* WRITTEN TASK:
Among the lines below, count those containing the word "using". Give the number only.

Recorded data
※ ※ ※
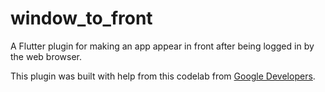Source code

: # window_to_front

A Flutter plugin for making an app appear in front after being logged in by the web browser.

This plugin was built with help from this codelab from [Google Developers](https://codelabs.developers.google.com/codelabs/flutter-github-client#0).

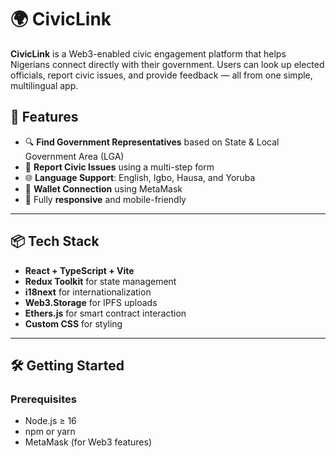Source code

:# 🌍 CivicLink

**CivicLink** is a Web3-enabled civic engagement platform that helps Nigerians connect directly with their government. Users can look up elected officials, report civic issues, and provide feedback — all from one simple, multilingual app.

## 🚀 Features

- 🔍 **Find Government Representatives** based on State & Local Government Area (LGA)
- 📝 **Report Civic Issues** using a multi-step form
- 🌐 **Language Support**: English, Igbo, Hausa, and Yoruba
- 🔗 **Wallet Connection** using MetaMask
- 📱 Fully **responsive** and mobile-friendly

---

## 📦 Tech Stack

- **React + TypeScript + Vite**
- **Redux Toolkit** for state management
- **i18next** for internationalization
- **Web3.Storage** for IPFS uploads
- **Ethers.js** for smart contract interaction
- **Custom CSS** for styling

---

## 🛠️ Getting Started

### Prerequisites

- Node.js ≥ 16
- npm or yarn
- MetaMask (for Web3 features)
※ ※ ※
* WORKED SOLUTION:
2